Je vais ajouter ma voix à celles qui précèdent. Il se trouve que malgré mon patronyme, je suis plus « étranger » que Français, ce qui ne m’a pas empêché, je peux le dire maintenant puis que ceci est prescrit, d’avoir été accrédité « confidentiel défense » et « secret défense » pendant mon service militaire en Allemagne… En ce qui concerne ma généalogie, ma mère était italienne. Mon père, né d’une mère italienne et d’un père né en Bolivie d’une famille française émigrée, est resté pendant plusieurs années de « nationalité incertaine ». Cela ne l’a pas empêché d’être mobilisé en 1936, puis en 1939, de combattre lors de la seconde guerre mondiale dans les forces française libres au sein de l’escadrille Gascogne. Ses opérations en Afrique du Nord, en Italie et en Allemagne lui ont valu la médaille militaire et la croix de guerre.

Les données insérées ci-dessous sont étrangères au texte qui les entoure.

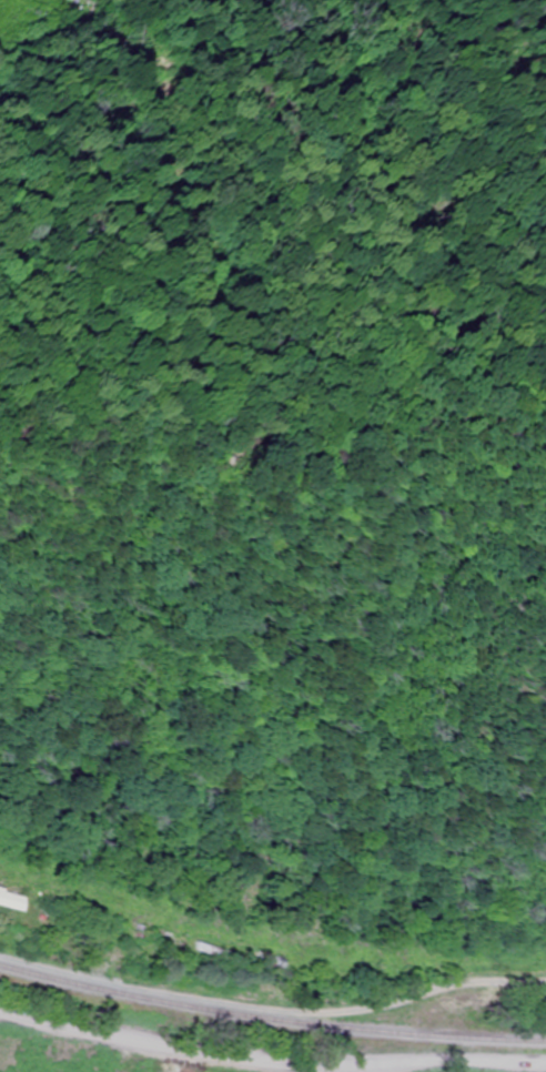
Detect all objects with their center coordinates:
building: (73, 0)
building: (12, 902)
railway: (270, 1018)
road: (271, 1062)

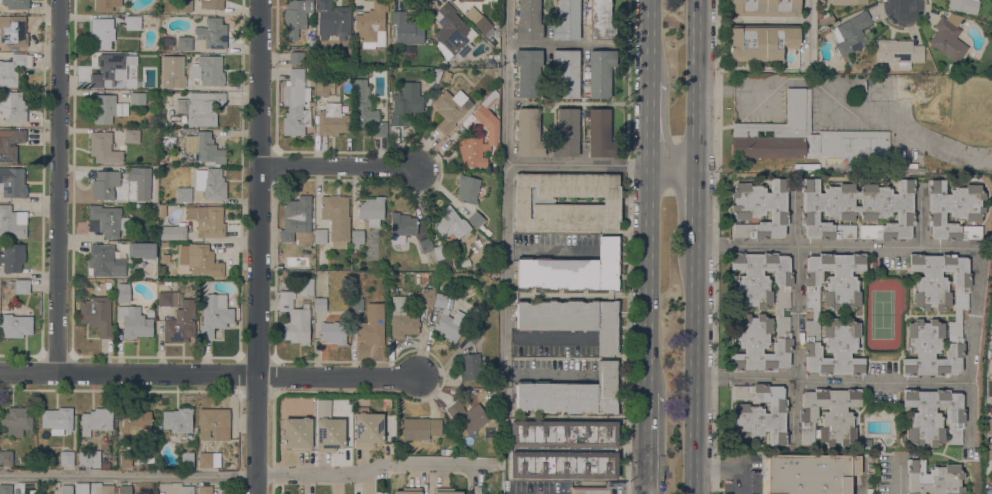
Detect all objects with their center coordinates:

Il a plus tard travaillé pour le consortium Euratom à Ispra sur le projet de réacteur atomique d’essai, ainsi qu’au sein des centrales de Marcoule et Cadarache, où il était auditeur de sécurité électrique. Plus tôt, entre les deux guerres, mon grand-père, lui, a œuvré pour les services secrets français, le « deuxième bureau ». Au sein de l’ambassade de France à Lisbonne, et officiellement représentant en machines à coudre (sic !), il a mené plusieurs missions en Afrique du nord et au Moyen-Orient. Au décès de mon père, lorsqu’il a fallu prouver que ma mère était française pour lui permettre d’obtenir une pension de réversion, cela a pris presque 9 mois. Ni les faits d’armes de son mari, ni ceux de son beau-père, ni les cartes d’identité française de ces trois personnes, ni leurs passeports français, ni leurs cartes d’électeurs n’ont suffit à convaincre le ministère de l’intérieur et celui des anciens combattants des droits de ma mère… Par chance, je suis tombé en fouillant un énième fois les papiers familiaux sur une décision du tribunal de police de Paris où mes parents s’étaient mariés, qui stipulait que mon père était supposé français et que par conséquent ma mère l’était aussi de par son mariage… Vous comprendrez pourquoi je considère avec d'autres que les propos populistes de M. Bruno Retailleau sont non seulement dangereux et stupides, mais aussi et surtout profondément indignes et minables.


Références :

1. Frank Baron. Qu'est-ce que l'État de droit ? Vie publique. Juillet 2018.
Consultable en ligne :
https://www.vie-publique.fr/parole-dexpert/270286-quest-ce-que-letat-de-droit

2. Notre sénateur pris dans un naufrage républicain. Ce blog. Février 2024.
Consultable en ligne :
https://dessaux.blogspot.com/2024/02/notre-senateur-pris-dans-un-naufrage.html

3. Marceau Taburet. Bruno Retailleau pense que « l’immigration n’est pas une chance » pour la France, des concernés lui répondent. Le Huffington Post. Septembre 20204.
Consultable en ligne :
https://fr.news.yahoo.com/bruno-retailleau-pense-l-immigration-093419479.html

4. Hakim El Karoui. Les quartiers pauvres ont un avenir. Rapport de l’Institut Montaigne. Septembre 2020.